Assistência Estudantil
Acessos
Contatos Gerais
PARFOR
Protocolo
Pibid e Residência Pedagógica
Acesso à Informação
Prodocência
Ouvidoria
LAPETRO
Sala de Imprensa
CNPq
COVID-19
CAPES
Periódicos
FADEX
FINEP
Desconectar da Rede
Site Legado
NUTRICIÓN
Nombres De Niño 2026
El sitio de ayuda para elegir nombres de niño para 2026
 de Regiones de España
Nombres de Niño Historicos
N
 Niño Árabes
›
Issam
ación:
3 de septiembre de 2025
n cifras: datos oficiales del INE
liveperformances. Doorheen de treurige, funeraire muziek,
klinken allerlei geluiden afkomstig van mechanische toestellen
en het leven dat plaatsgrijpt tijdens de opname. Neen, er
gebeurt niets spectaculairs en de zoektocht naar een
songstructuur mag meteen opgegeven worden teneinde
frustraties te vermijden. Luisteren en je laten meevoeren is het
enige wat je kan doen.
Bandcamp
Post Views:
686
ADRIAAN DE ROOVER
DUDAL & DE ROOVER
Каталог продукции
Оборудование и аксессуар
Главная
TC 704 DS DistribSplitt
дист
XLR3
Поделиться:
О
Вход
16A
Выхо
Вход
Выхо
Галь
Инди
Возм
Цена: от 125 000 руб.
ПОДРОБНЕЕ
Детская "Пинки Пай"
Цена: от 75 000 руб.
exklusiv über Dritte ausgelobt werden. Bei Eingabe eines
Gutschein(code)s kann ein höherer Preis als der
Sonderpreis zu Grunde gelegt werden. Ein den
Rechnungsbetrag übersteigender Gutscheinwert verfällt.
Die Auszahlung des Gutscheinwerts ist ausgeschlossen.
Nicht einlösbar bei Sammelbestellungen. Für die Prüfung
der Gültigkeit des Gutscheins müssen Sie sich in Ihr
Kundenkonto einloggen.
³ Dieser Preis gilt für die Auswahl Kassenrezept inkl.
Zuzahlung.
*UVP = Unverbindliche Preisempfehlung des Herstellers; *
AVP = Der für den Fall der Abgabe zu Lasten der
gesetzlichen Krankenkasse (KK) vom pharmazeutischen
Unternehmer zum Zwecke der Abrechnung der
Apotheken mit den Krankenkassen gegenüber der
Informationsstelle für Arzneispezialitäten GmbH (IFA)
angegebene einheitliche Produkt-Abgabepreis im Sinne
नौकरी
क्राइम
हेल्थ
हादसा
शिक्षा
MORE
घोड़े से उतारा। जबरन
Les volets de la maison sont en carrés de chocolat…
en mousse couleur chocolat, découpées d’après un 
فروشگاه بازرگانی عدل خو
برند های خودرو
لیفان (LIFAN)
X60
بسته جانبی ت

————————

# [Goal of the exercise]
Rewrite all of the entries above, replacing each occurrence of "chocolat" with "caramel" and leaving every other line as it stands.

# [Written response]
Assistência Estudantil
Acessos
Contatos Gerais
PARFOR
Protocolo
Pibid e Residência Pedagógica
Acesso à Informação
Prodocência
Ouvidoria
LAPETRO
Sala de Imprensa
CNPq
COVID-19
CAPES
Periódicos
FADEX
FINEP
Desconectar da Rede
Site Legado
NUTRICIÓN
Nombres De Niño 2026
El sitio de ayuda para elegir nombres de niño para 2026
 de Regiones de España
Nombres de Niño Historicos
N
 Niño Árabes
›
Issam
ación:
3 de septiembre de 2025
n cifras: datos oficiales del INE
liveperformances. Doorheen de treurige, funeraire muziek,
klinken allerlei geluiden afkomstig van mechanische toestellen
en het leven dat plaatsgrijpt tijdens de opname. Neen, er
gebeurt niets spectaculairs en de zoektocht naar een
songstructuur mag meteen opgegeven worden teneinde
frustraties te vermijden. Luisteren en je laten meevoeren is het
enige wat je kan doen.
Bandcamp
Post Views:
686
ADRIAAN DE ROOVER
DUDAL & DE ROOVER
Каталог продукции
Оборудование и аксессуар
Главная
TC 704 DS DistribSplitt
дист
XLR3
Поделиться:
О
Вход
16A
Выхо
Вход
Выхо
Галь
Инди
Возм
Цена: от 125 000 руб.
ПОДРОБНЕЕ
Детская "Пинки Пай"
Цена: от 75 000 руб.
exklusiv über Dritte ausgelobt werden. Bei Eingabe eines
Gutschein(code)s kann ein höherer Preis als der
Sonderpreis zu Grunde gelegt werden. Ein den
Rechnungsbetrag übersteigender Gutscheinwert verfällt.
Die Auszahlung des Gutscheinwerts ist ausgeschlossen.
Nicht einlösbar bei Sammelbestellungen. Für die Prüfung
der Gültigkeit des Gutscheins müssen Sie sich in Ihr
Kundenkonto einloggen.
³ Dieser Preis gilt für die Auswahl Kassenrezept inkl.
Zuzahlung.
*UVP = Unverbindliche Preisempfehlung des Herstellers; *
AVP = Der für den Fall der Abgabe zu Lasten der
gesetzlichen Krankenkasse (KK) vom pharmazeutischen
Unternehmer zum Zwecke der Abrechnung der
Apotheken mit den Krankenkassen gegenüber der
Informationsstelle für Arzneispezialitäten GmbH (IFA)
angegebene einheitliche Produkt-Abgabepreis im Sinne
नौकरी
क्राइम
हेल्थ
हादसा
शिक्षा
MORE
घोड़े से उतारा। जबरन
Les volets de la maison sont en carrés de caramel…
en mousse couleur caramel, découpées d’après un 
فروشگاه بازرگانی عدل خو
برند های خودرو
لیفان (LIFAN)
X60
بسته جانبی ت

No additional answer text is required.